◆ **Work to be completed**:
For these records, count the lines containing the word "label" and respond with the number alone.
### Data records
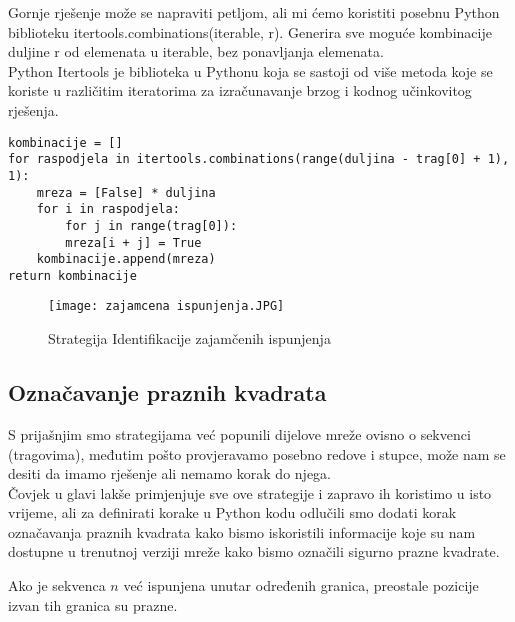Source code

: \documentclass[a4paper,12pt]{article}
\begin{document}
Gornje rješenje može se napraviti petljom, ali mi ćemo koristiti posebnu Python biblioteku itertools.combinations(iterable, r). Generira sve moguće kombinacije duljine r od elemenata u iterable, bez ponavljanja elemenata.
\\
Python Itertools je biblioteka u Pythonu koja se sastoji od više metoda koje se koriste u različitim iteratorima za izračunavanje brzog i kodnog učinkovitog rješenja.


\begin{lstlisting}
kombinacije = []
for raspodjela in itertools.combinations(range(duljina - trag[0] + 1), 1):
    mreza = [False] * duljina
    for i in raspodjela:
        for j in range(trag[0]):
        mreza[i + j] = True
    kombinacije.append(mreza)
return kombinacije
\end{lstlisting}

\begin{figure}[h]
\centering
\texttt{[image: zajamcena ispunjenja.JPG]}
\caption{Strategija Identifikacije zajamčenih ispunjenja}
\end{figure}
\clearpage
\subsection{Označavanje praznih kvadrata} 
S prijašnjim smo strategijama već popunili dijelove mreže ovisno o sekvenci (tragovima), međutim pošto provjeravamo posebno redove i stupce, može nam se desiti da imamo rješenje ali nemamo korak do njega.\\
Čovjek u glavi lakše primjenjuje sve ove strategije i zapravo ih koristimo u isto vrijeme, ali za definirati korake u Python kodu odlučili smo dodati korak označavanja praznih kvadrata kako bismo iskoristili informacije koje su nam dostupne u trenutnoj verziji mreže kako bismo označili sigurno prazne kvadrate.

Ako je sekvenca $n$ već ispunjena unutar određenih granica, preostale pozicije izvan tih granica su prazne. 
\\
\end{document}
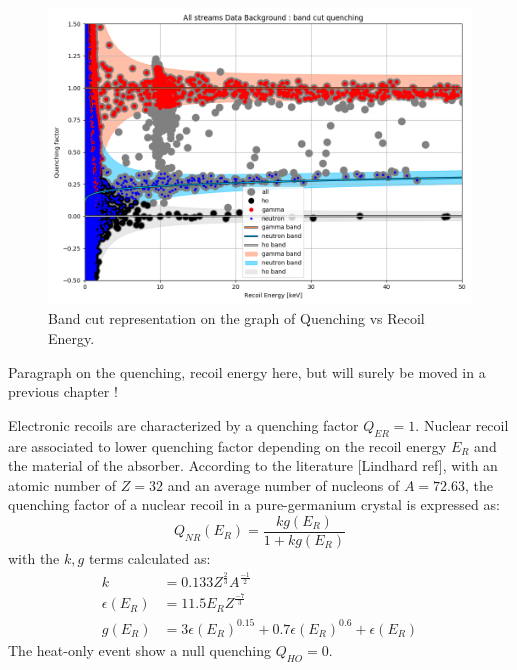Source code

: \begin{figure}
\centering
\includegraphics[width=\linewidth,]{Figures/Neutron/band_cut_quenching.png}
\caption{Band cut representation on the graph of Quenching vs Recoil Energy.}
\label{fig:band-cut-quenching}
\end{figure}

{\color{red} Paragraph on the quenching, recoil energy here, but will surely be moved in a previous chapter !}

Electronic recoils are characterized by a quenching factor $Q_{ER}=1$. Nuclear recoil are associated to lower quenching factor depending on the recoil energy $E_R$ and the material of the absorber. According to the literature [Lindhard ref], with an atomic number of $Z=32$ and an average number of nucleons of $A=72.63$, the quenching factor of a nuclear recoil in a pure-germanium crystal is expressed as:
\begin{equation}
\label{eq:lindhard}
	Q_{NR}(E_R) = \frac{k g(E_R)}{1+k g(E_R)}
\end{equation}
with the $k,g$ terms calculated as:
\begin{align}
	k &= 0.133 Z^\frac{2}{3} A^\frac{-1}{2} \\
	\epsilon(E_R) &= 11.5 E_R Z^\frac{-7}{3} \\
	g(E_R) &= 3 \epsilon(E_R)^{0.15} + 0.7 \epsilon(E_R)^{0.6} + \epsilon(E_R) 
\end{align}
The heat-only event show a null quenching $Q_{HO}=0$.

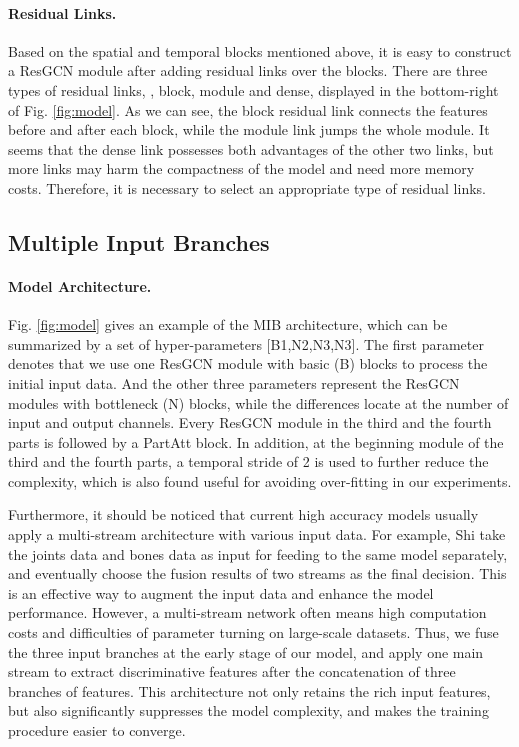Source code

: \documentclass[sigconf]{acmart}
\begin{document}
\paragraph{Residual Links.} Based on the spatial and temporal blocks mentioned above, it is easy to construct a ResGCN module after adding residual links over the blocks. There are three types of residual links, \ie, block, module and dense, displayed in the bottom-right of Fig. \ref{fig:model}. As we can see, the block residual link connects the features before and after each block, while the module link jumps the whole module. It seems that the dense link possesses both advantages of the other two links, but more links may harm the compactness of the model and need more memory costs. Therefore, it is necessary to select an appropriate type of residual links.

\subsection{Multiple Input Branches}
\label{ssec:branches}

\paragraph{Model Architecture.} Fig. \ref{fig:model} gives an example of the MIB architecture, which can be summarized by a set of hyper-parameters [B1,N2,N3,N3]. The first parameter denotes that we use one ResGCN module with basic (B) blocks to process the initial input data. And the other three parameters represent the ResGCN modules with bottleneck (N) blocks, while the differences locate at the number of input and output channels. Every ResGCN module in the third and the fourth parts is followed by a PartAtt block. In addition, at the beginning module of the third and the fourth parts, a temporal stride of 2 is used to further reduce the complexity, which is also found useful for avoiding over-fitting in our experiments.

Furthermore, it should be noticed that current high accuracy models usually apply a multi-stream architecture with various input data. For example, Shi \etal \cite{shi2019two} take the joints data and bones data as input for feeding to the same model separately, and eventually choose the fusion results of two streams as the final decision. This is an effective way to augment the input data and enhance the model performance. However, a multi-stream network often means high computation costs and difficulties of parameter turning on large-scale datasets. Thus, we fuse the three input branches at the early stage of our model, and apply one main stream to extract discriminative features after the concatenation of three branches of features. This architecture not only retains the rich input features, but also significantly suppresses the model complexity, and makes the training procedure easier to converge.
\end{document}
######
◆ **Expected answer**:
3